16 Eylül 2014 Salı Saat 12:08
Daha bir yıl önce özel okulların farklı dillerde eğitim yapacağı
söylenirken, konulan engel, Kürtçenin ne
anadil ne de yabancı dil kategorisinde görüldüğünü göstermektedir. Türkiye’de
Kürtleri asimilasyon ve kültürel soykırıma uğratıp Türkleştirme politikasında
ısrar edilmektedir. TRT 6 açıldığında İlker Başbuğ’un “tek millet olmamızı
engellemeyecek adımlar atılmasına karşı değiliz demesi, o günden bugüne
yürütülen politika ve uygulamalardan belli olmaktadır
Devlet ve işbirlikçileri TRT 6’da her şeyi konuşabilir, ama
Kürt toplumu ve yurtsever kurumlar aynısını yaptığında kovuşturmaya alınır.
Herhalde kendisinin işbirlikçileri okul açsa buna ses çıkarılmayacak ama
yurtseverler aynı şeyi yaptığında engellenecek.
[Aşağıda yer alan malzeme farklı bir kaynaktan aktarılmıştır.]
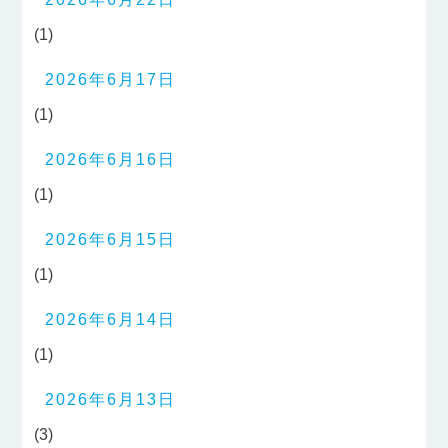
(1)
2026年6月17日
(1)
2026年6月16日
(1)
2026年6月15日
(1)
2026年6月14日
(1)
2026年6月13日
(3)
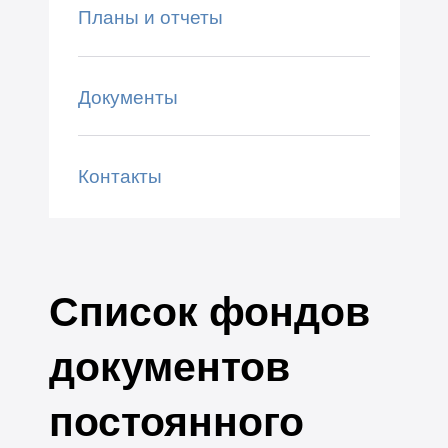
Планы и отчеты
Документы
Контакты
Список фондов
документов
постоянного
Çünkü işbirlikçileri kültürel
soykırıma kılıf olmak ve kültürel soykırıma Kürtçe hizmet etmek için bu işleri
yapacak, toplum ise soykırıma ortadan kaldırmak için okulları açmaktadır.
Dikkat edilirse işbirlikçileri Kürtçe yayın yapan televizyon ve radyoları açarken,
aynı ilgi anadilde eğitim yapacak okullara gösterilmemektedir. Aslında bu
tutumla, bakın Kürtçenin bir işlevi yok, kimse bu tür okullara gitmiyor,
diyerek kültürel soykırımcı sistemini meşrulaştırmaya gerekçe gösterecektir.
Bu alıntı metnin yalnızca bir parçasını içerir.